Il en va ainsi au premier chef de la France. La forte vision qu’elle a de sa destinée repose pour beaucoup sur son rayonnement culturel, évidemment de premier plan. Pays de Pascal, de Hugo et de Flaubert, elle mêle étroitement les valeurs universalistes avec sa littérature, ses arts et sa langue. Ce sentiment d’importance est d’autant plus affirmé que le français pouvait prétendre occuper il y a un siècle la place actuelle de l’anglais. C’est ce qui explique que la défense de sa langue soit devenue, dès que l’hégémonie de l’anglais s’est affirmée, une question de politique nationale, dont la loi Toubon est l’expression. Une télévision publique qui ne parlerait pas français heurterait de plein fouet le corps politique et une partie de l’opinion.
Le dilemme est difficile. Une protection trop faible empêche que le français développe en toute direction sa propre culture. A ce titre, l’usage croissant de l’anglais à l’université peut inquiéter, puisque c’est elle qui commande à terme la « haute culture ». Désormais, les intellectuels slovènes, par exemple, écrivent directement en anglais. Mais une protection trop forte empêche qu’il s’enrichisse des influences étrangères et conduit tout aussi sûrement au déclin. La protection est souvent signe de faiblesse. Il serait plus offensif d’envisager enfin la réforme orthographique du français, afin de réduire la barrière à la culture écrite si manifeste aujourd’hui dans une partie de la jeunesse et chez les étrangers francophones. Mais ceci est un autre débat.
La réalité est là : les jeunes Français parlent mal l’anglais, et cela les handicape pour les besoins de la vie d’aujourd'hui. L’embauche dans les grandes sociétés donne désormais une prime significative aux anglophones, et de plus en plus pour des postes modestement qualifiés. Faire barrage à l’anglais est donc utile, mais… up to a point, comme on dirait là-bas. Comme les enfants des familles aisées contreviennent à ce handicap par un investissement extrascolaire de leurs parents, c’est même un facteur supplémentaire de clivage social. Le coût de la formation à l’anglais des adultes est prohibitif (c’est une part importante de la formation professionnelle acquittée par les entreprises), pour un résultat en tout état de cause médiocre.

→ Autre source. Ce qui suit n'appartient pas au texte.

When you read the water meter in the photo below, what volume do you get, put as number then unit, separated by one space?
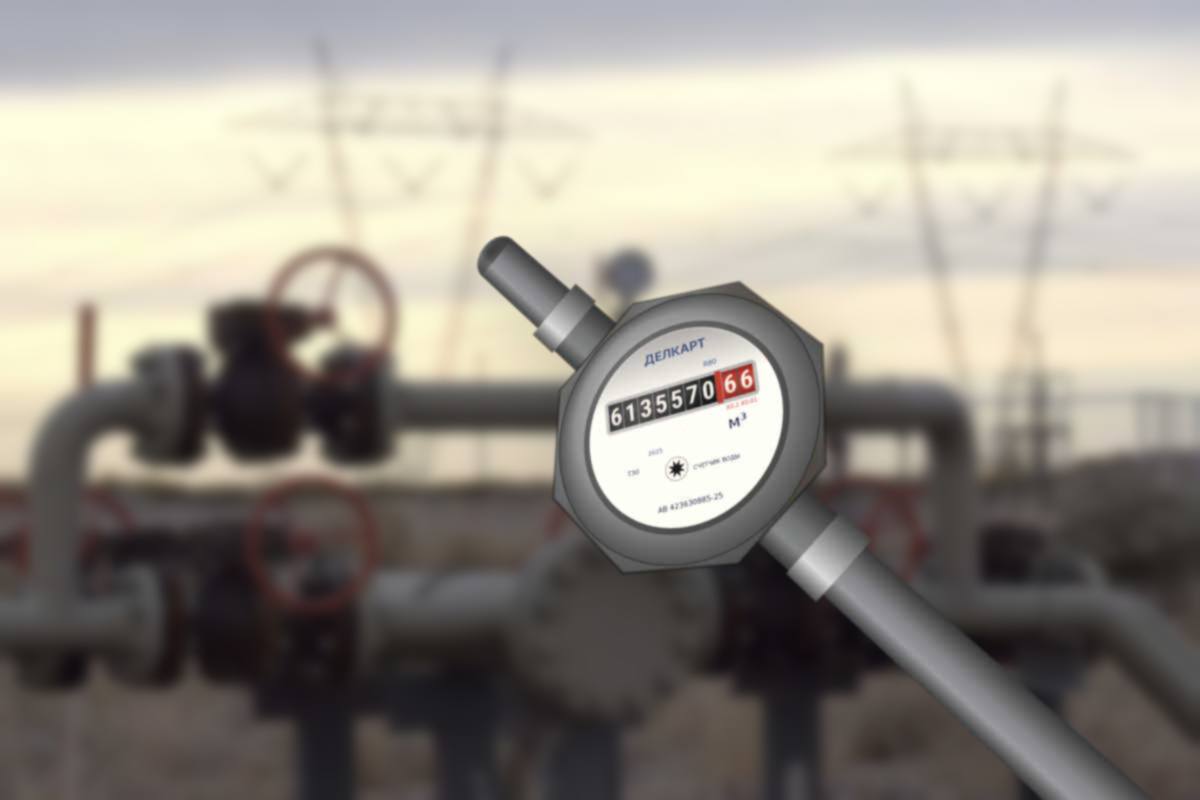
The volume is 6135570.66 m³
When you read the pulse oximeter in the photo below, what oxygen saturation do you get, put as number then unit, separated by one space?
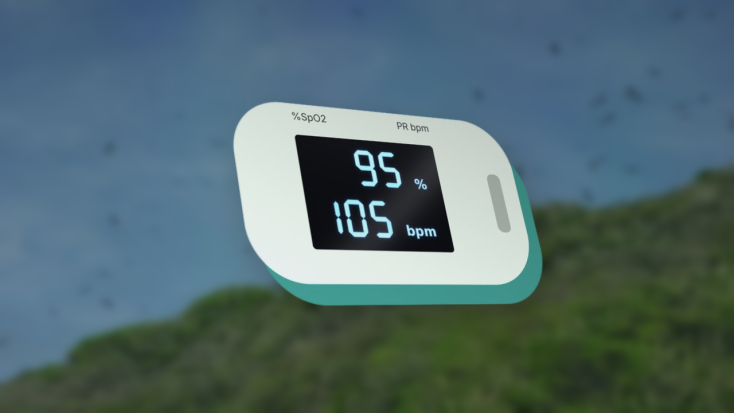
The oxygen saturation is 95 %
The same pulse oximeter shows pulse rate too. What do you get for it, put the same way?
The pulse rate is 105 bpm
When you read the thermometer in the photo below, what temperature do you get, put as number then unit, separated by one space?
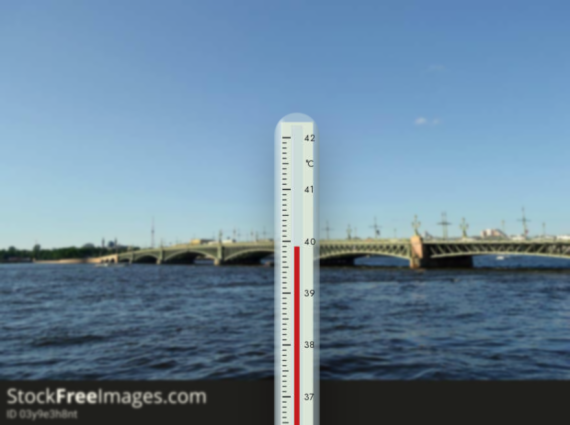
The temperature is 39.9 °C
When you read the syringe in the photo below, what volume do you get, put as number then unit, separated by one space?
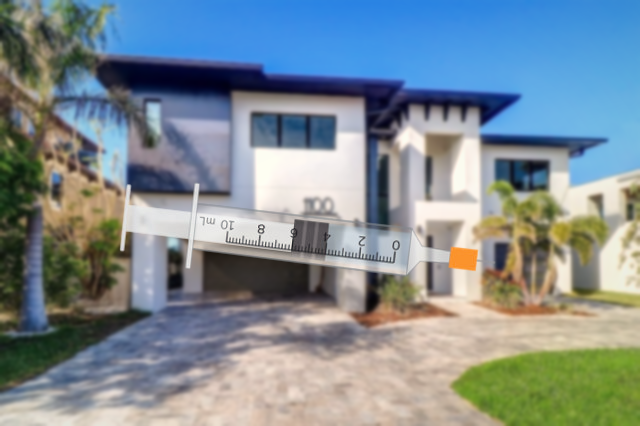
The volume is 4 mL
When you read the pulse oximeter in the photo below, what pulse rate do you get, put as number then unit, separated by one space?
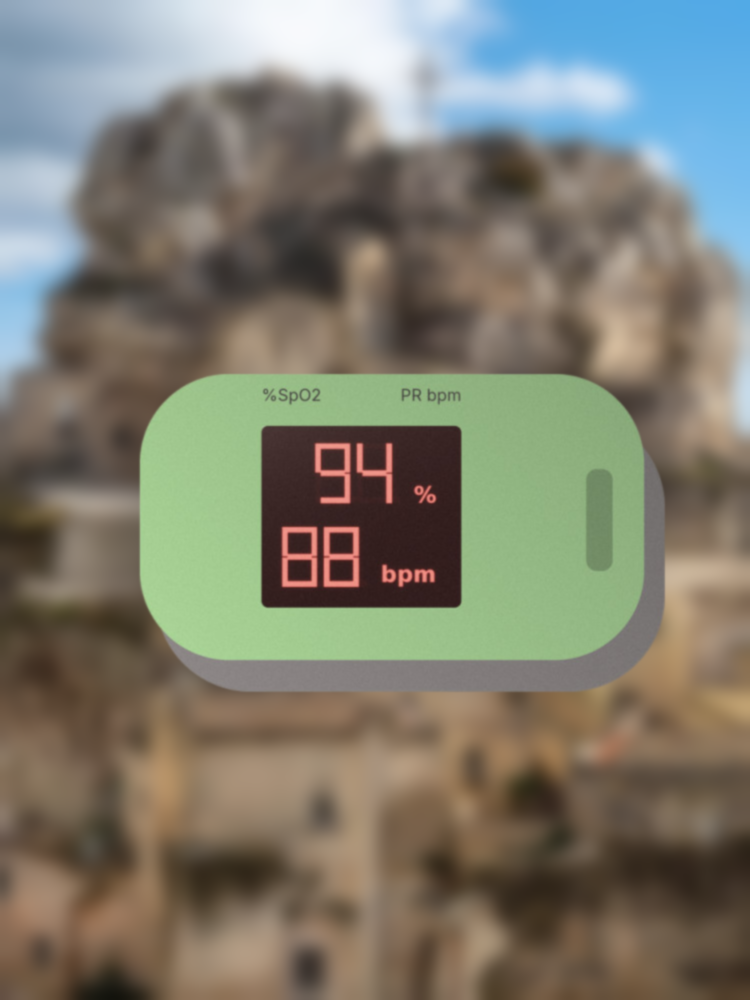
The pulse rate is 88 bpm
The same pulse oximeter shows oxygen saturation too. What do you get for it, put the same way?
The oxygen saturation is 94 %
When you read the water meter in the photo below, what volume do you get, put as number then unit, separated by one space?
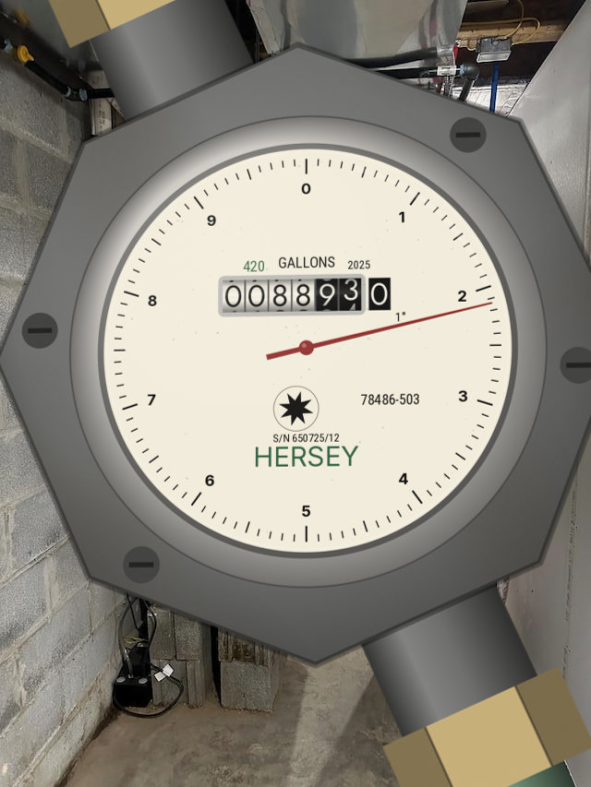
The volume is 88932.1 gal
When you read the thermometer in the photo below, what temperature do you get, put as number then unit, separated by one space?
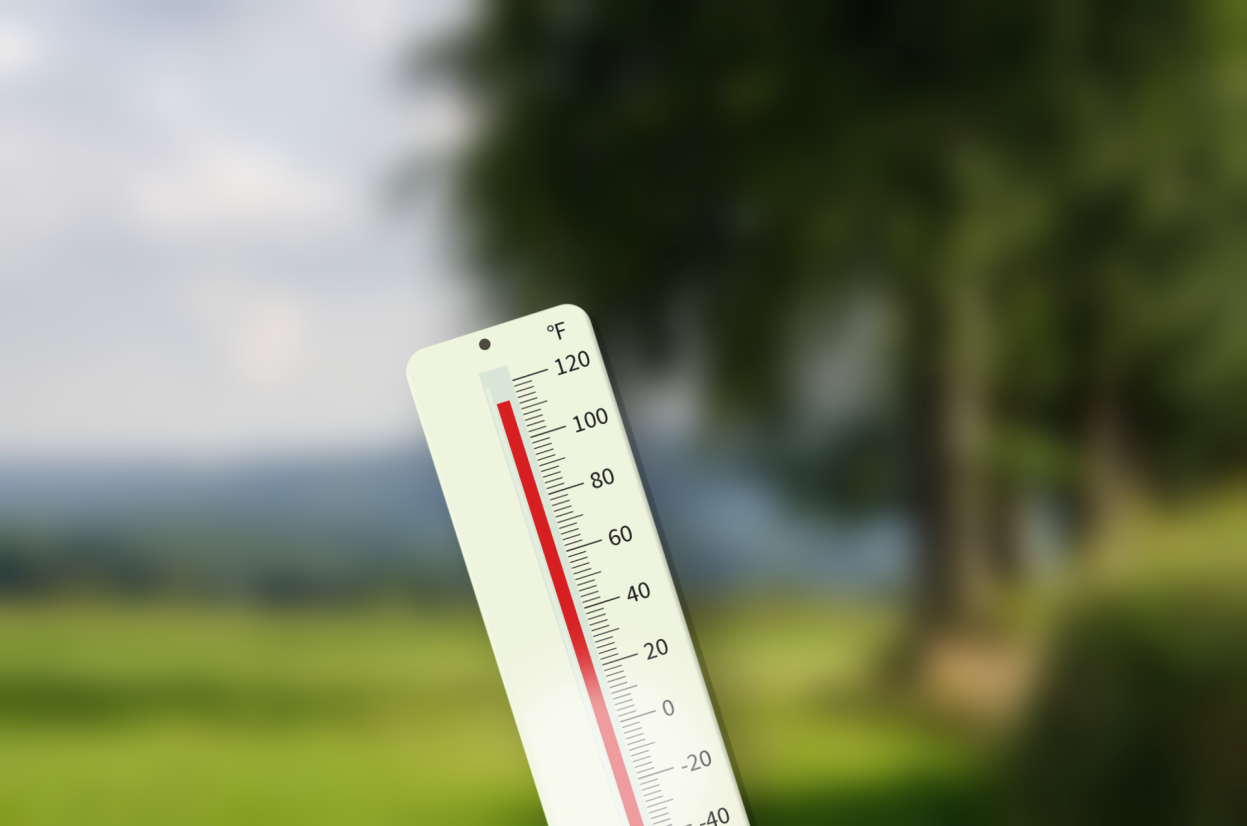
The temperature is 114 °F
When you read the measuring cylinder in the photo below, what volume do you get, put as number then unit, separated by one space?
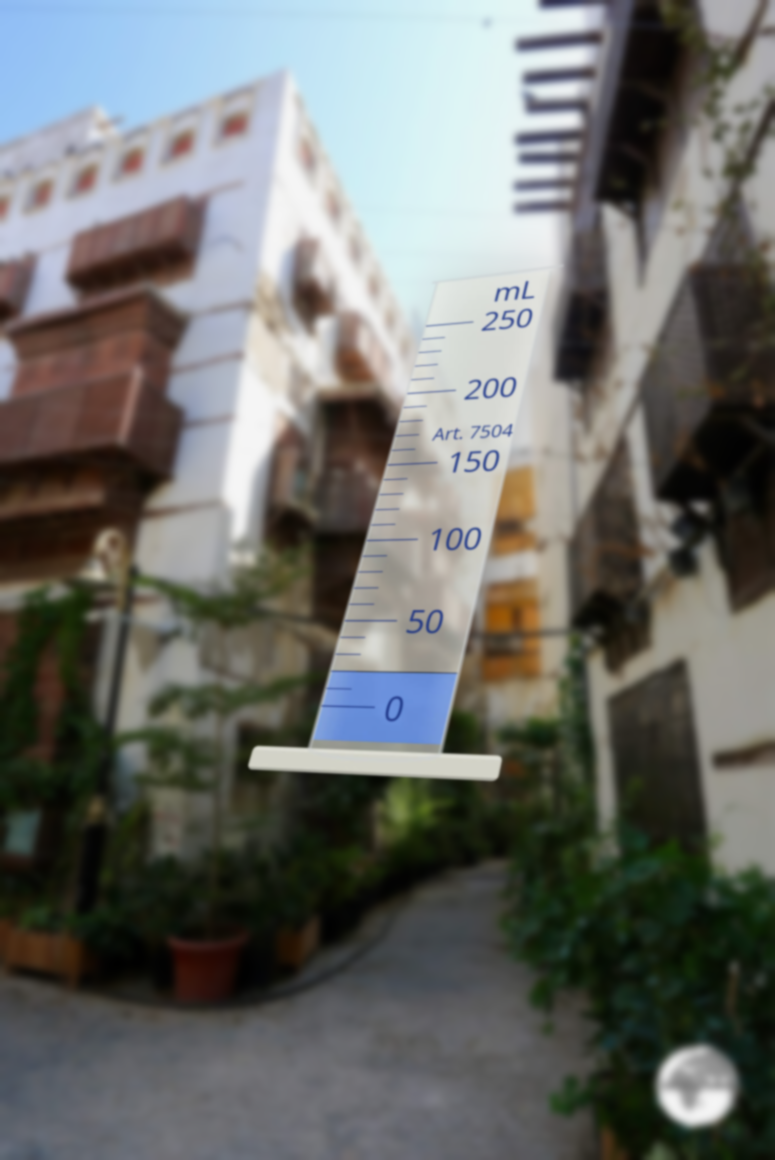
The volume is 20 mL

La proposition découle naturellement. La télévision publique, voire toutes les télévisions si le CSA en reçoit l’instruction, ne doit plus s’obliger à doubler en français les nombreuses émissions, surtout les « séries », venues du monde anglo-saxon. Par souci d’équilibre, si cela ne devait pas en chasser l’audience et donc les pénaliser, il pourrait en aller de même pour les émissions venues d’autres langues. Vingt ans de ce régime en France comme hier aux Pays-Bas suffirait pour que nos jeunes attrapent avant le secondaire l’ « oreille » de la langue, quelle que soit l’origine sociale de l’enfant. Accessoirement, la mesure ne pénaliserait pas forcément la production télévisuelle francophone, qui jouerait de sa familiarité et aurait le cachet d’une proximité culturelle plus grande. Les cinéphiles exigent depuis belle lurette la V.O. pour les films étrangers, sans que cela nuise au cinéma français.
L’ironie est qu’aujourd'hui, les téléspectateurs absorbent à haute dose la culture américaine et s’imprègnent de ses valeurs, dans ce qu’elles ont de bon et de moins bon, mais en laissant de côté son aspect le plus utilitaire, à savoir sa langue. Et la véritable porte à une attitude critique vis-à-vis de cette impressionnante culture.